* Study text:
I’m standing halfway up Hrushevskoho Street on a frosty February morning in Kiev. It’s -13 degrees Celsius, and I’m chain-smoking with my friend and fixer Emine. It makes us feel warmer while we wait for the Euromaidan protestors, who in 2014 occupied Kiev’s Independence Square, known as Maidan, demanding closer ties to the European Union and an end to government corruption, to pass my makeshift portrait studio on the way to the frontline barricade.
A tall man in his mid-30s strides past in a camouflage jacket, his face blackened by soot from burning tires. I cheerfully call out to him, “Hi, I’m Nastya from London. Can I make your picture?”
His name is Oleg, and I photographed him twice, on this day and again after the worst day of violence on February 20, which became known as “Bloody Thursday,” when snipers opened fire on protestors fighting security forces loyal to the government, killing about 50 people in a few hours.
The second time I photographed Oleg was different. When we saw him again, he hugged each of us, tightly, unusual for acquaintances in this part of the world. Many men changed like that, as if after all the blood and death they had seen they needed to touch the living and to feel touched and alive themselves. We also felt the trauma of so much violence, and touch comforted us, too.
During the 2014 Ukrainian uprising in Kiev, I made a series of formal analog film portraits of male protestors like Oleg and female mourners in that makeshift portrait studio. This work formed my first book, “Maidan: Portraits from the Black Square,” published later that year. But knowing that it would be weeks until the film was processed and scanned in London and weeks more until even I could see the images, I also mounted an iPhone over the viewfinder of my medium-format Bronica camera, recording videos of my interactions with each subject as I made their portrait. These videos omitted the portraits themselves; the shutter firing obscured the actual moment the film was exposed. The videos show everything except the photographs.

* What is being asked: Please edit the stretch from "His name is" through "comforted us, too." in the Maidan portraits text, putting "gunmen" in place of "snipers", and give the revised stretch. The data that come next are from a separate source.

* Supplied entries:

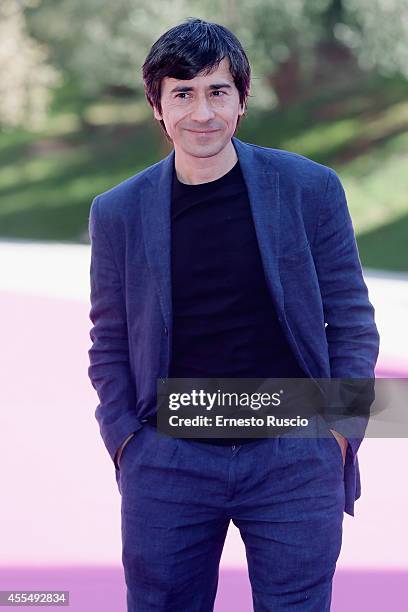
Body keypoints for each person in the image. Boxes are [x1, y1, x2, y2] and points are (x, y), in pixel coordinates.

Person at [87, 17, 380, 611]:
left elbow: (352, 322)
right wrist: (126, 442)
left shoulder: (308, 189)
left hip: (294, 454)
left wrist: (341, 435)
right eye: (183, 93)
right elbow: (109, 341)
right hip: (168, 460)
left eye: (218, 91)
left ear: (242, 101)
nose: (202, 113)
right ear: (157, 107)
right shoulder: (117, 212)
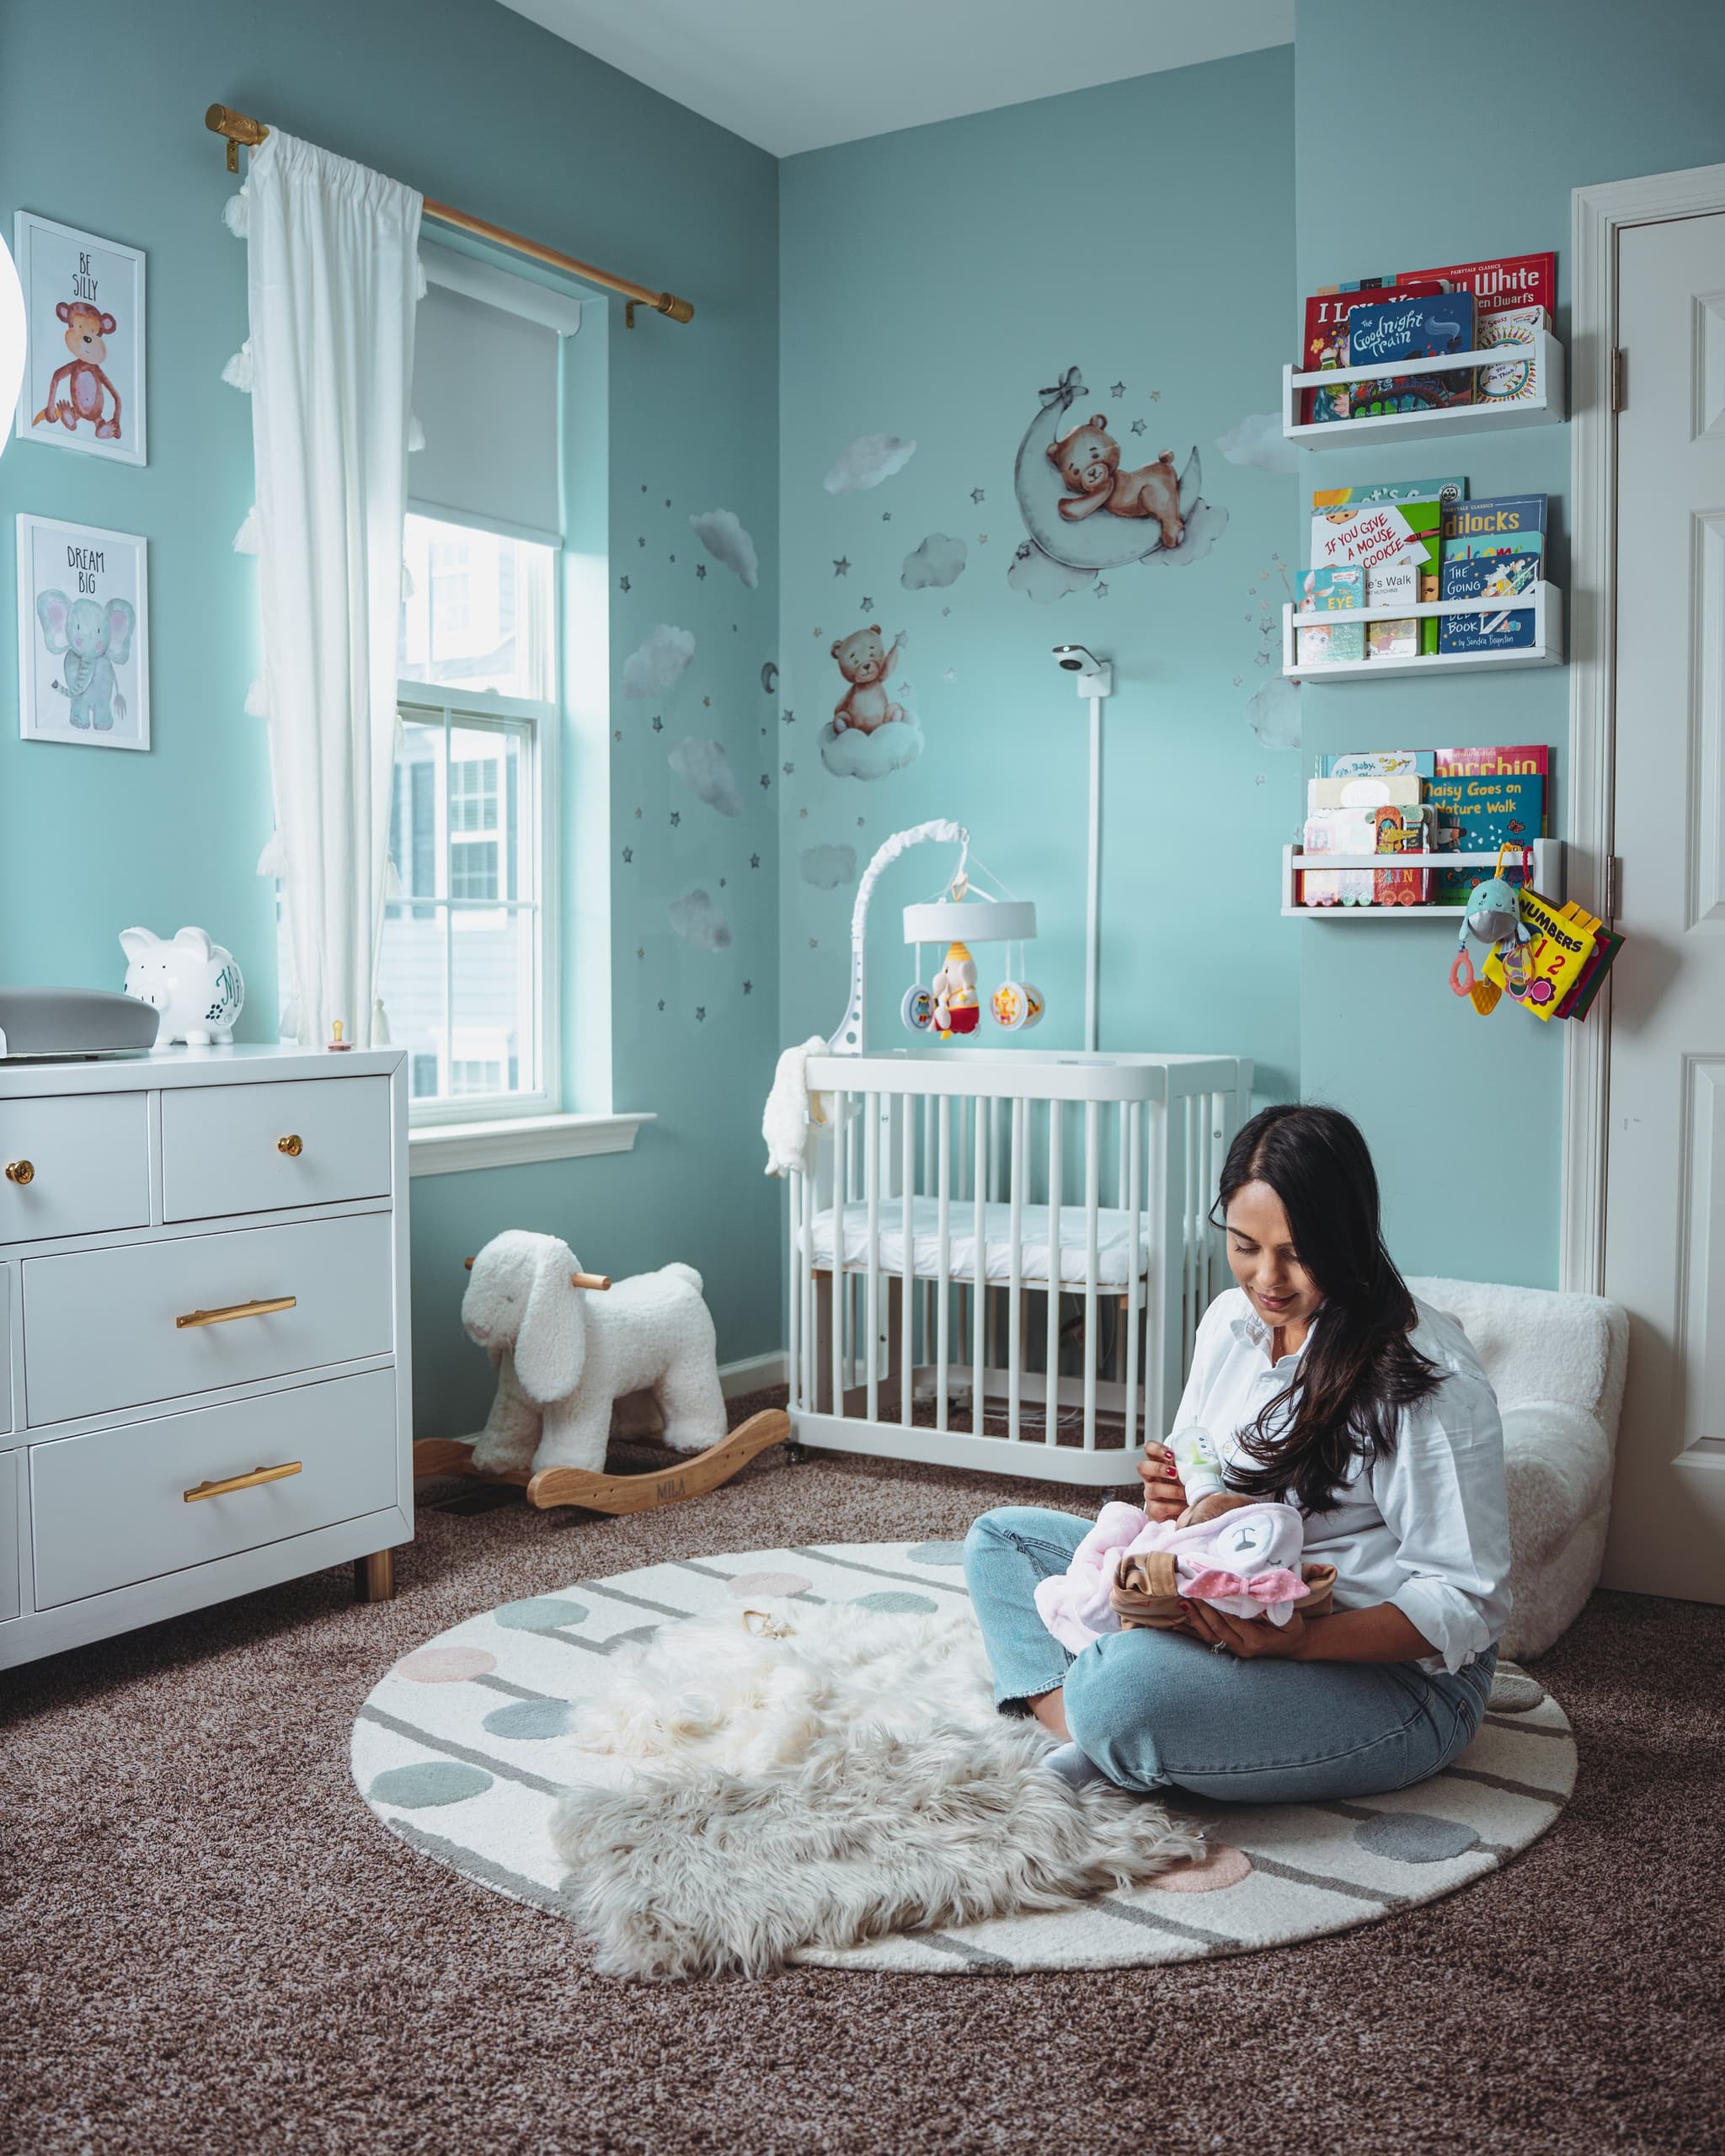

* The completed task:
His name is Oleg, and I photographed him twice, on this day and again after the worst day of violence on February 20, which became known as “Bloody Thursday,” when gunmen opened fire on protestors fighting security forces loyal to the government, killing about 50 people in a few hours.
The second time I photographed Oleg was different. When we saw him again, he hugged each of us, tightly, unusual for acquaintances in this part of the world. Many men changed like that, as if after all the blood and death they had seen they needed to touch the living and to feel touched and alive themselves. We also felt the trauma of so much violence, and touch comforted us, too.